Parlamento Europeu quer dar "direito à reparação" aos consumidores da UE

Parlamento Europeu quer aumentar vida útil dos produtos com direito à reparação e à revenda de produtos como equipamentos eletrónicos ou brinquedos

O Parlamento Europeu defendeu esta quarta-feira o aumento do tempo da vida útil dos produtos, como equipamentos eletrónicos ou brinquedos, através da criação de direitos à reparação e da eliminação dos obstáculos para revenda na União Europeia (UE).

Em causa está uma resolução esta quarta-feira aprovada na sessão plenária que decorre em Bruxelas, nas quais os eurodeputados defendem a promoção da "sustentabilidade através do incentivo à reutilização, reparação, e do combate às práticas que reduzem o tempo de vida útil dos produtos".

O texto, referente a um mercado único europeu mais sustentável, foi aprovado por 395 votos a favor, 94 votos contra e 207 abstenções.

Com a aprovação desta resolução, os eurodeputados pedem, assim, à Comissão Europeia que salvaguarde o "direito à reparação dos consumidores, tornando as restituições mais atrativas, sistemáticas e economicamente viáveis, quer mediante a extensão das garantias ou da concessão de garantias para peças substituídas, quer através de um melhor acesso à informação sobre reparação e manutenção", informou a assembleia europeia em comunicado.

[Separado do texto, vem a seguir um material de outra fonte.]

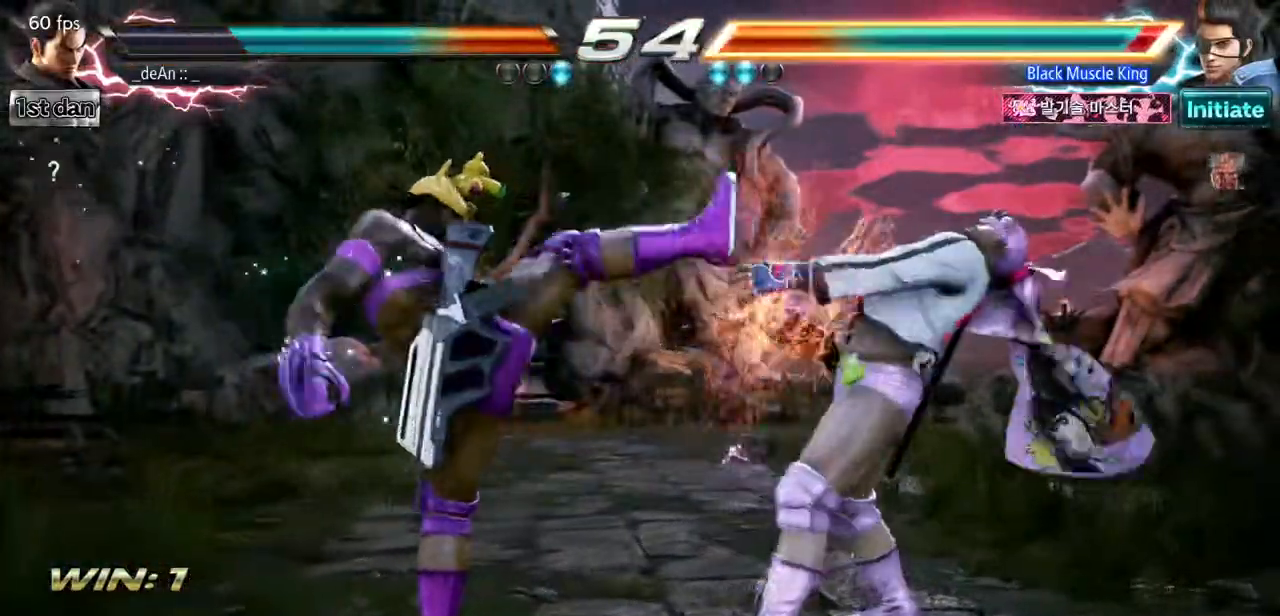
{"buttons": [], "events": [[266, "CIRCLE", "down"], [383, "CIRCLE", "up"]]}
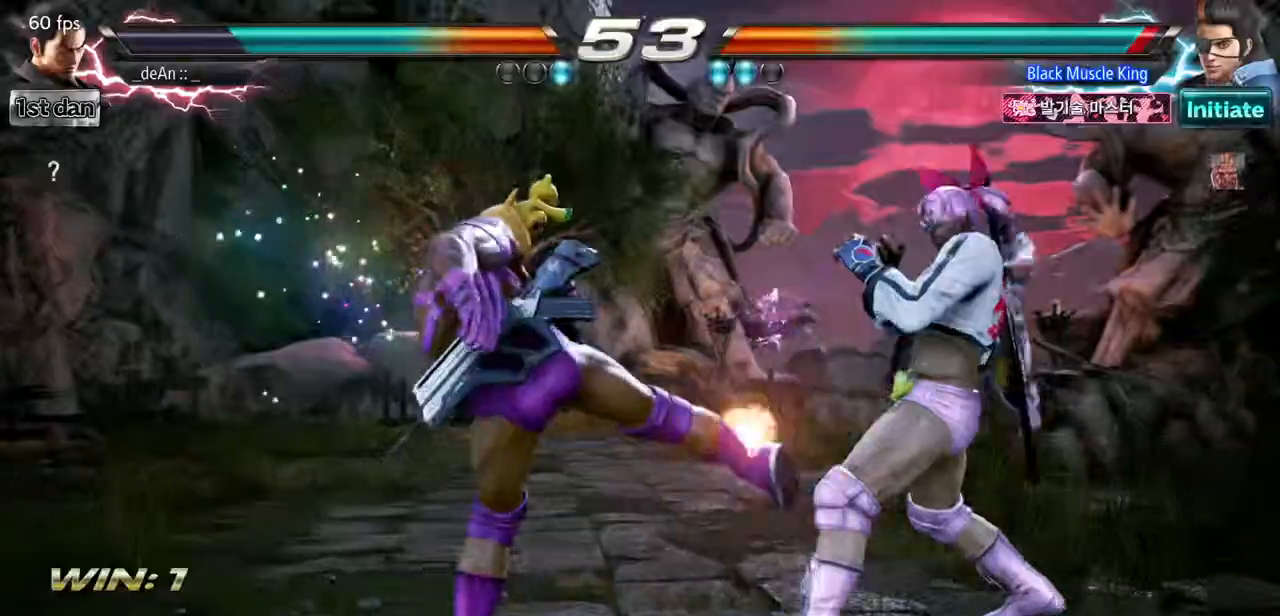
{"buttons": [], "events": []}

Ao mesmo tempo, insistem no "aumento do apoio aos mercados de produtos usados", pedindo o fim dos "obstáculos à reparação, revenda e reutilização".

Uma das medidas apontadas pelos eurodeputados para aumentar a produção sustentável na UE é a introdução de carregador comum para reduzir a produção de resíduos eletrónicos, iniciativa já por diversas vezes defendida na assembleia europeia, mas que merece a oposição de empresas tecnológicas como a Apple, que tem os seus próprios equipamentos.

Além disso, a resolução apela ainda ao "reforço da certificação do rótulo ecológico da UE, para aumentar a adesão da indústria e sensibilizar os consumidores".

Segundo um inquérito Eurobarómetro, 77% dos cidadãos da UE preferem reparar os seus dispositivos a substituí-los, enquanto 79% consideram que os fabricantes deveriam ser juridicamente obrigados a facilitar a reparação dos dispositivos digitais ou a substituição das suas peças individuais.

Este direito à reparação também é defendido pela Comissão Europeia, nomeadamente na nova Agenda do Consumidor, divulgada em meados deste mês.

Numa entrevista à agência Lusa e a três outros meios de comunicação social europeus, em Bruxelas, o comissário europeu da Justiça, Didier Reynders, defendeu, a propósito desta nova Agenda do Consumidor, um incremento na sustentabilidade do mercado europeu, através do "aumento da vida dos produtos com a inclusão do direito à reparação" e da criação de criar incentivos para as empresas trabalharem com materiais mais verdes.